● **DIRECTIONS**:
Transcribe the part of the listing that begins with the line containing "LATEST U.S. MEDIA NEWS" and runs to the end of the listing, including both of those ends. Leave the pictures out of your transcription.

RECORDS TO PROCESS Start Marker

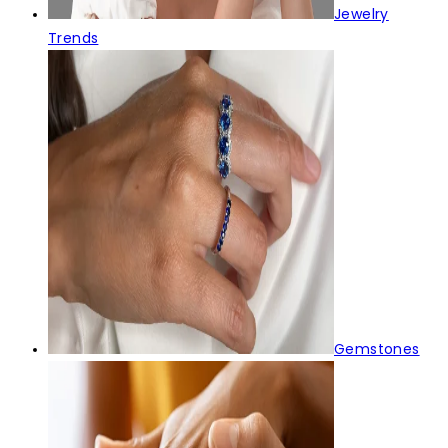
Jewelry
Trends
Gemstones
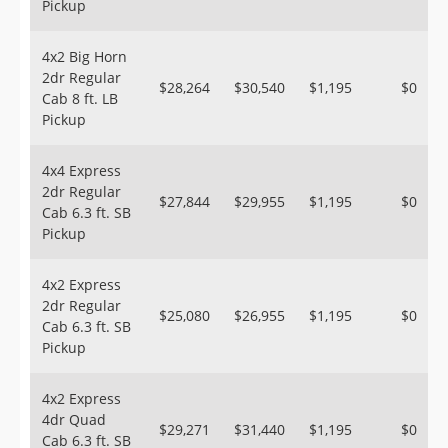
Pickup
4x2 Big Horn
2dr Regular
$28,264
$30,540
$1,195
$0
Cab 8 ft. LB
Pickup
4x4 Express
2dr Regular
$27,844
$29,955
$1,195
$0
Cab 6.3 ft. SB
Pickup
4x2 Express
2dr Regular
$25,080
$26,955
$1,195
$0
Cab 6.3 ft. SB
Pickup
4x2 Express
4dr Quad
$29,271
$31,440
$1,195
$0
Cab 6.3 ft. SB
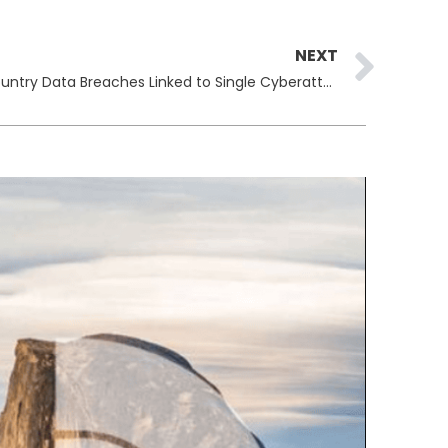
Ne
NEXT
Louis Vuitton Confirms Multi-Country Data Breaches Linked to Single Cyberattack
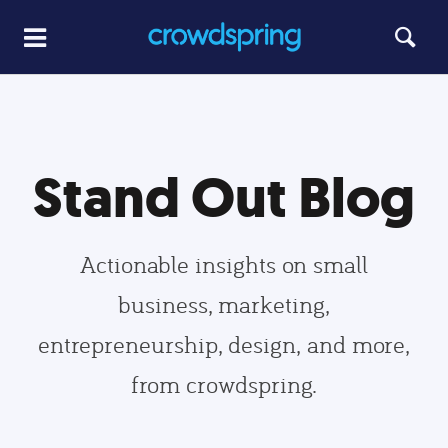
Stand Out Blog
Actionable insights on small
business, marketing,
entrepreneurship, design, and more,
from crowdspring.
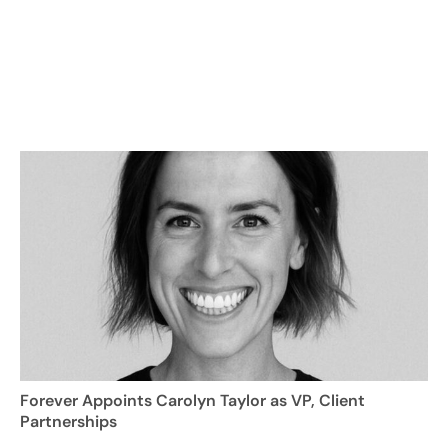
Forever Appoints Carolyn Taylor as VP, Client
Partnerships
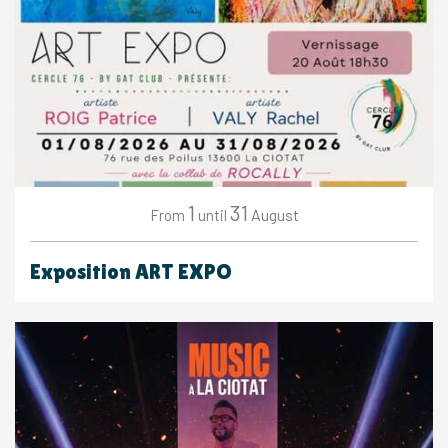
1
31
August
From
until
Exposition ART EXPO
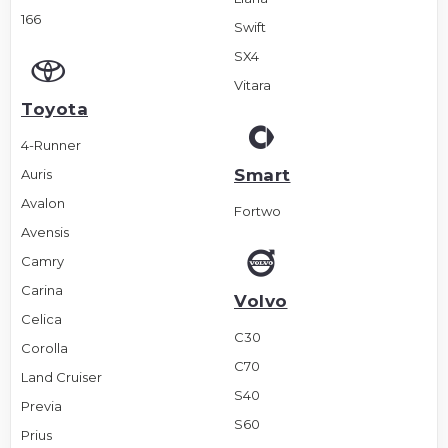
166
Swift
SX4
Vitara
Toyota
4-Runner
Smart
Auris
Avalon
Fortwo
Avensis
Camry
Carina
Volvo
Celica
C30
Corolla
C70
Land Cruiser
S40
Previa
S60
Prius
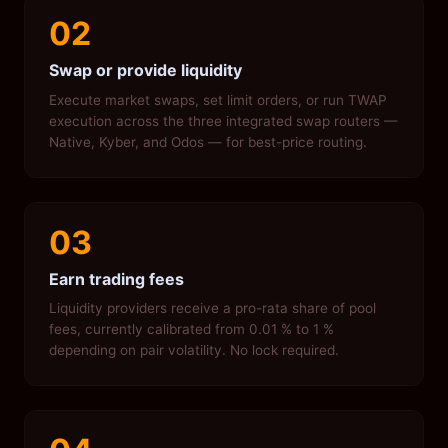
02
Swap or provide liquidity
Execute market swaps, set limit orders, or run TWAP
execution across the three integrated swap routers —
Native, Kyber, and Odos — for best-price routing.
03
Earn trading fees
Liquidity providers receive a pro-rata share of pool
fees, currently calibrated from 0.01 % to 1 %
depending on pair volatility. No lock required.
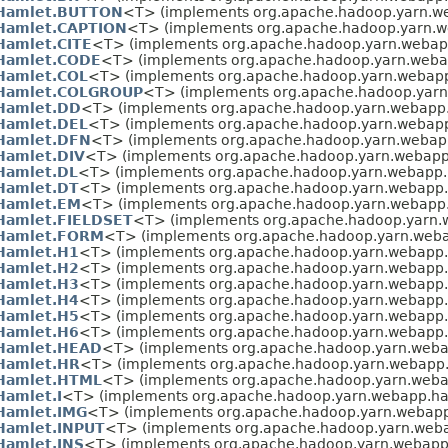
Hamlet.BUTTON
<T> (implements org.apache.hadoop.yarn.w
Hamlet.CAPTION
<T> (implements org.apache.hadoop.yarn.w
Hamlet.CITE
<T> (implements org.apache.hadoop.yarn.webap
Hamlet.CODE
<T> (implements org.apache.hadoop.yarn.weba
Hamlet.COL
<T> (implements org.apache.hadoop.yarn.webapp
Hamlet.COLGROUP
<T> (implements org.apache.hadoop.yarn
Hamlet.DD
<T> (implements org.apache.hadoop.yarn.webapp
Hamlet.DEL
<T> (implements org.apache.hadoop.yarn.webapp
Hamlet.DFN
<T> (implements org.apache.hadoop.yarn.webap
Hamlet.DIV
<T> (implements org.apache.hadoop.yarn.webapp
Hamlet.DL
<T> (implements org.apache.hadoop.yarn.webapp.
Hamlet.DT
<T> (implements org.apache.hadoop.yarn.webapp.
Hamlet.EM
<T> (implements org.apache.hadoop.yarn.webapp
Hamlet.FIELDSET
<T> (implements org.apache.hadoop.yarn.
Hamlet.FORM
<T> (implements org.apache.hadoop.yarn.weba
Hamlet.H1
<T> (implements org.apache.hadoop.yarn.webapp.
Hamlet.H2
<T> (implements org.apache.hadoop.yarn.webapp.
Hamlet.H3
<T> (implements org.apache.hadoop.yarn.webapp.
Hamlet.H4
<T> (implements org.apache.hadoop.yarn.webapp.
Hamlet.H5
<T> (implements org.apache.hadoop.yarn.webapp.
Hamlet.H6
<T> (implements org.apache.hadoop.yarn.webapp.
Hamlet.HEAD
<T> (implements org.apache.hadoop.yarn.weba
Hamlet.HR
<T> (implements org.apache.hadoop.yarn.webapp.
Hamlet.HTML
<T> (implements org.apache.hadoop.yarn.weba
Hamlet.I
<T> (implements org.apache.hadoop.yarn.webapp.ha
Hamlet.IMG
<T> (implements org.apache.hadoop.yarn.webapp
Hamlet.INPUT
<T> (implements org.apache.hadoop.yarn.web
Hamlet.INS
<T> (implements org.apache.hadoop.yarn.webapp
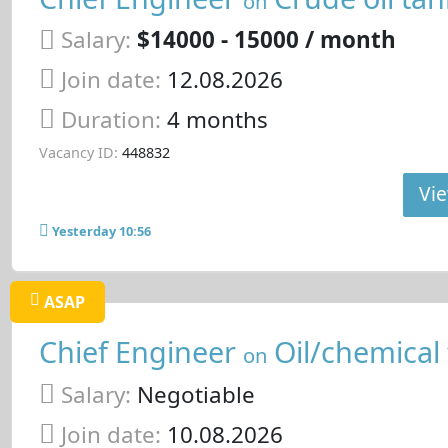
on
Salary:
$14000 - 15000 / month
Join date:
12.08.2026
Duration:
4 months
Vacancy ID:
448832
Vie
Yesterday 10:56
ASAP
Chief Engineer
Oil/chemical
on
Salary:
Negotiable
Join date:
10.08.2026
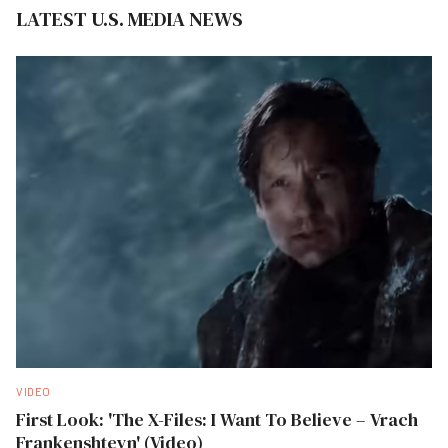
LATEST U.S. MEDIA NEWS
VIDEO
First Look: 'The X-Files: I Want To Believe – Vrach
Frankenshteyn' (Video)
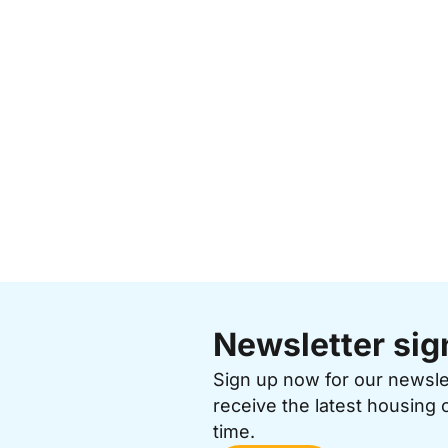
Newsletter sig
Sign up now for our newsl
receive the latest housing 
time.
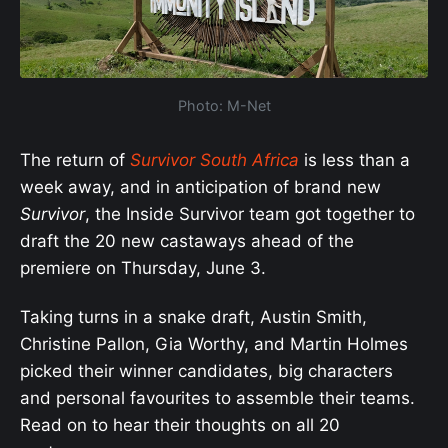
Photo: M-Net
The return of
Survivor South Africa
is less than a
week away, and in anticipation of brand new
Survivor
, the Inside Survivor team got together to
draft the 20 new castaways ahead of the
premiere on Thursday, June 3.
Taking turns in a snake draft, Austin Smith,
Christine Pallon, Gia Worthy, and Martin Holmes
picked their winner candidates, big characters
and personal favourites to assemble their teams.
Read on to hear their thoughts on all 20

RECORDS TO PROCESS End Marker

● **RESPONSE TO THIS EXERCISE**:
LATEST U.S. MEDIA NEWS
VIDEO
First Look: 'The X-Files: I Want To Believe – Vrach
Frankenshteyn' (Video)
Newsletter sig
Sign up now for our newsl
receive the latest housing 
time.
Photo: M-Net
The return of
Survivor South Africa
is less than a
week away, and in anticipation of brand new
Survivor
, the Inside Survivor team got together to
draft the 20 new castaways ahead of the
premiere on Thursday, June 3.
Taking turns in a snake draft, Austin Smith,
Christine Pallon, Gia Worthy, and Martin Holmes
picked their winner candidates, big characters
and personal favourites to assemble their teams.
Read on to hear their thoughts on all 20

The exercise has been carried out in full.